Distill and Align Decomposition for Enhanced Claim Verification
arXiv:2602.21857v1 Announce Type: new Abstract: Complex claim verification requires decomposing sentences into verifiable subclaims, yet existing methods struggle to align decomposition quality with verification performance. We propose a reinforcement learning (RL) approach that jointly optimizes decomposition quality and verifier alignment using Group Relative Policy Optimization (GRPO). Our method integrates: (i) structured sequential reasoning; (ii) supervised finetuning on teacher-distilled exemplars; and (iii) a multi-objective reward balancing format compliance, verifier alignment, and decomposition quality. Across six evaluation settings, our trained 8B decomposer improves downstream verification performance to (71.75%) macro-F1, outperforming prompt-based approaches ((+1.99), (+6.24)) and existing RL methods ((+5.84)). Human evaluation confirms the high quality of the generated subclaims. Our framework enables smaller language models to achieve state-of-the-art claim verificat
arXiv:2602.21857v1 Announce Type: new Abstract: Complex claim verification requires decomposing sentences into verifiable subclaims, yet existing methods struggle to align decomposition quality with verification performance. We propose a reinforcement learning (RL) approach that jointly optimizes decomposition quality and verifier alignment using Group Relative Policy Optimization (GRPO). Our method integrates: (i) structured sequential reasoning; (ii) supervised finetuning on teacher-distilled exemplars; and (iii) a multi-objective reward balancing format compliance, verifier alignment, and decomposition quality. Across six evaluation settings, our trained 8B decomposer improves downstream verification performance to (71.75%) macro-F1, outperforming prompt-based approaches ((+1.99), (+6.24)) and existing RL methods ((+5.84)). Human evaluation confirms the high quality of the generated subclaims. Our framework enables smaller language models to achieve state-of-the-art claim verification by jointly optimising for verification accuracy and decomposition quality.
Executive Summary
This article proposes a novel reinforcement learning approach for enhanced claim verification, leveraging Group Relative Policy Optimization (GRPO) to jointly optimize decomposition quality and verifier alignment. The method integrates structured sequential reasoning, supervised fine-tuning, and a multi-objective reward balancing format.
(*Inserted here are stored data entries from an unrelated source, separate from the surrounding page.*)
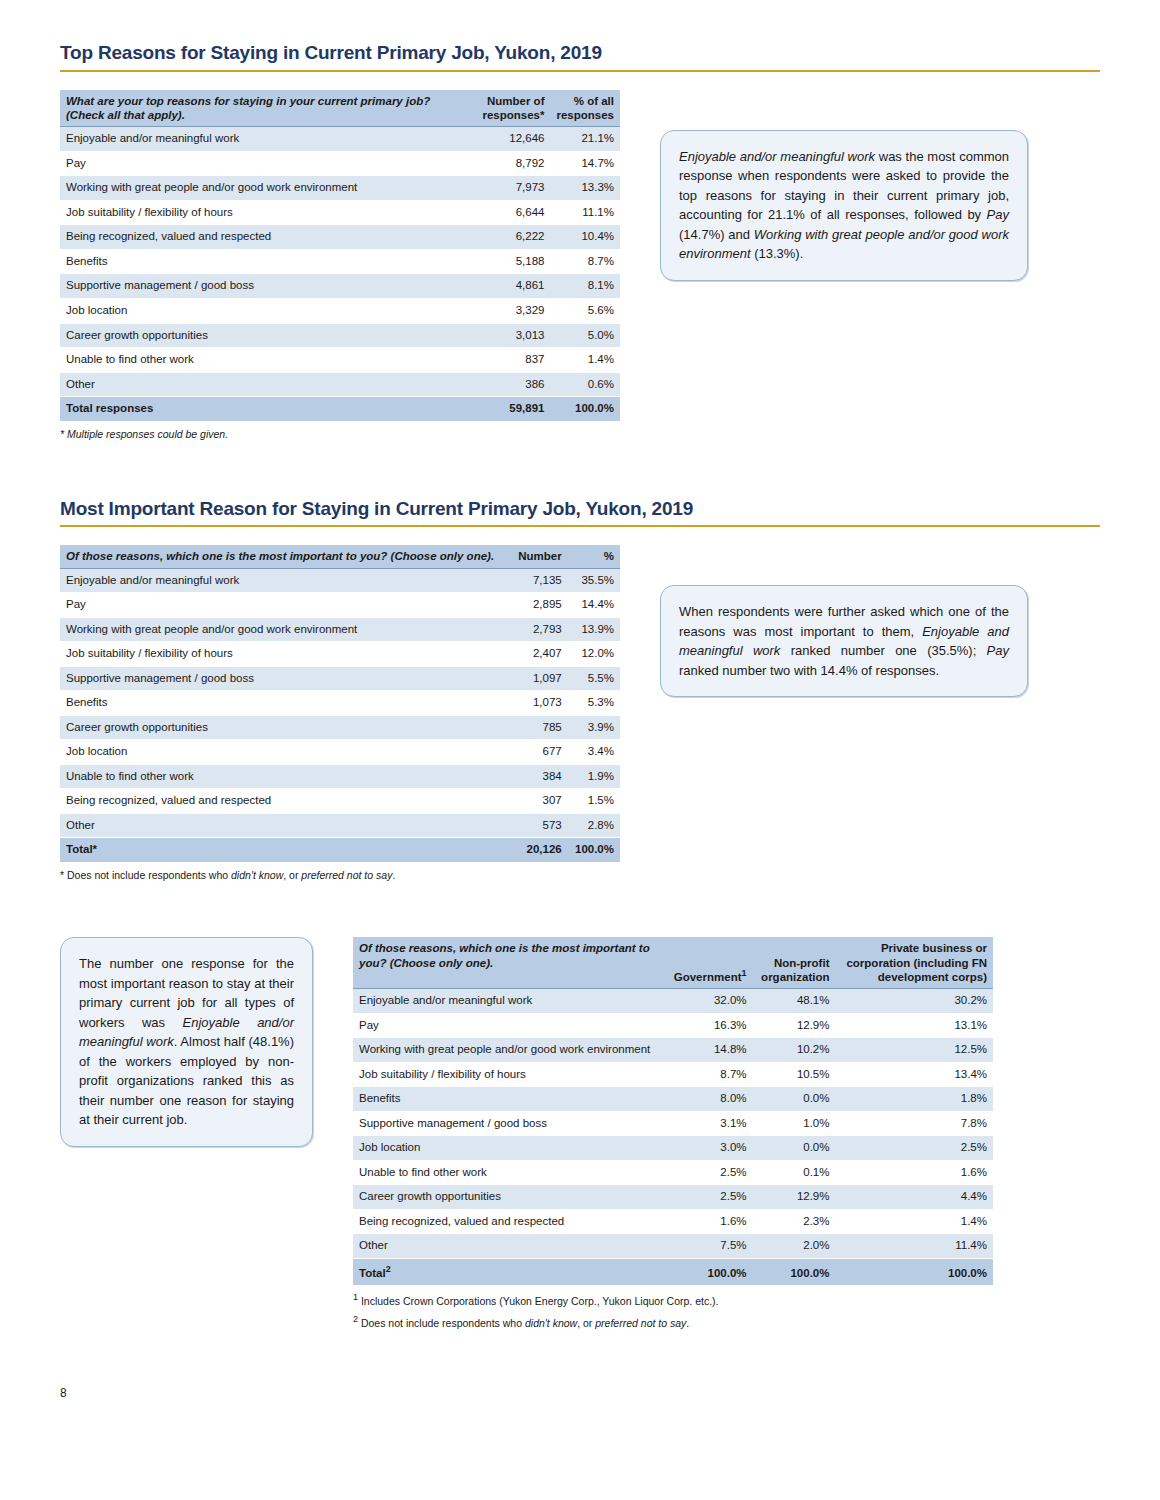Top Reasons for Staying in Current Primary Job, Yukon, 2019
| What are your top reasons for staying in your current primary job? (Check all that apply). | Number of responses* | % of all responses |
| --- | --- | --- |
| Enjoyable and/or meaningful work | 12,646 | 21.1% |
| Pay | 8,792 | 14.7% |
| Working with great people and/or good work environment | 7,973 | 13.3% |
| Job suitability / flexibility of hours | 6,644 | 11.1% |
| Being recognized, valued and respected | 6,222 | 10.4% |
| Benefits | 5,188 | 8.7% |
| Supportive management / good boss | 4,861 | 8.1% |
| Job location | 3,329 | 5.6% |
| Career growth opportunities | 3,013 | 5.0% |
| Unable to find other work | 837 | 1.4% |
| Other | 386 | 0.6% |
| Total responses | 59,891 | 100.0% |
* Multiple responses could be given.
Enjoyable and/or meaningful work was the most common response when respondents were asked to provide the top reasons for staying in their current primary job, accounting for 21.1% of all responses, followed by Pay (14.7%) and Working with great people and/or good work environment (13.3%).
Most Important Reason for Staying in Current Primary Job, Yukon, 2019
| Of those reasons, which one is the most important to you? (Choose only one). | Number | % |
| --- | --- | --- |
| Enjoyable and/or meaningful work | 7,135 | 35.5% |
| Pay | 2,895 | 14.4% |
| Working with great people and/or good work environment | 2,793 | 13.9% |
| Job suitability / flexibility of hours | 2,407 | 12.0% |
| Supportive management / good boss | 1,097 | 5.5% |
| Benefits | 1,073 | 5.3% |
| Career growth opportunities | 785 | 3.9% |
| Job location | 677 | 3.4% |
| Unable to find other work | 384 | 1.9% |
| Being recognized, valued and respected | 307 | 1.5% |
| Other | 573 | 2.8% |
| Total* | 20,126 | 100.0% |
* Does not include respondents who didn't know, or preferred not to say.
When respondents were further asked which one of the reasons was most important to them, Enjoyable and meaningful work ranked number one (35.5%); Pay ranked number two with 14.4% of responses.
The number one response for the most important reason to stay at their primary current job for all types of workers was Enjoyable and/or meaningful work. Almost half (48.1%) of the workers employed by non-profit organizations ranked this as their number one reason for staying at their current job.
| Of those reasons, which one is the most important to you? (Choose only one). | Government 1 | Non-profit organization | Private business or corporation (including FN development corps) |
| --- | --- | --- | --- |
| Enjoyable and/or meaningful work | 32.0% | 48.1% | 30.2% |
| Pay | 16.3% | 12.9% | 13.1% |
| Working with great people and/or good work environment | 14.8% | 10.2% | 12.5% |
| Job suitability / flexibility of hours | 8.7% | 10.5% | 13.4% |
| Benefits | 8.0% | 0.0% | 1.8% |
| Supportive management / good boss | 3.1% | 1.0% | 7.8% |
| Job location | 3.0% | 0.0% | 2.5% |
| Unable to find other work | 2.5% | 0.1% | 1.6% |
| Career growth opportunities | 2.5% | 12.9% | 4.4% |
| Being recognized, valued and respected | 1.6% | 2.3% | 1.4% |
| Other | 7.5% | 2.0% | 11.4% |
| Total 2 | 100.0% | 100.0% | 100.0% |
1 Includes Crown Corporations (Yukon Energy Corp., Yukon Liquor Corp. etc.).
2 Does not include respondents who didn't know, or preferred not to say.
8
The results demonstrate significant improvements in downstream verification performance, outperforming prompt-based approaches and existing RL methods. Human evaluation confirms the high quality of the generated subclaims. This framework enables smaller language models to achieve state-of-the-art claim verification by balancing verification accuracy and decomposition quality. The proposed method has the potential to revolutionize complex claim verification tasks, particularly in the context of artificial intelligence and natural language processing.
Key Points
- ▸ Proposes a novel reinforcement learning approach for enhanced claim verification
- ▸ Integrates structured sequential reasoning, supervised fine-tuning, and multi-objective reward balancing
- ▸ Demonstrates significant improvements in downstream verification performance
Merits
Strength in Joint Optimization
The proposed method jointly optimizes decomposition quality and verifier alignment, achieving a balance between these two critical components of claim verification.
Improved Verification Performance
The results demonstrate significant improvements in downstream verification performance, outperforming existing methods and approaches.
Human Evaluation Confirmation
Human evaluation confirms the high quality of the generated subclaims, providing evidence of the method's effectiveness in producing accurate and reliable results.
Demerits
Limited Evaluation Settings
The article only provides results from six evaluation settings, which may limit the generalizability of the findings to other scenarios or tasks.
Potential Over-Reliance on Large Language Models
The proposed method may rely too heavily on large language models, potentially limiting its applicability to smaller models or resource-constrained environments.
Expert Commentary
The article presents a novel and innovative approach to claim verification, leveraging the strengths of reinforcement learning and optimization techniques. The results are impressive, and the method demonstrates significant improvements in downstream verification performance. However, it is essential to consider the limitations and potential concerns, such as the reliance on large language models and the limited evaluation settings. Nevertheless, this work has the potential to revolutionize claim verification and has significant implications for the development and application of artificial intelligence and natural language processing techniques. Future research should focus on expanding the evaluation settings and exploring the applicability of the proposed method to smaller models and resource-constrained environments.
Recommendations
- ✓ Further research is needed to explore the potential of the proposed method in real-world applications and to address the limitations and concerns raised in this article.
- ✓ Developers and practitioners should consider incorporating the GRPO approach into their claim verification workflows, particularly in scenarios where accuracy and reliability are critical.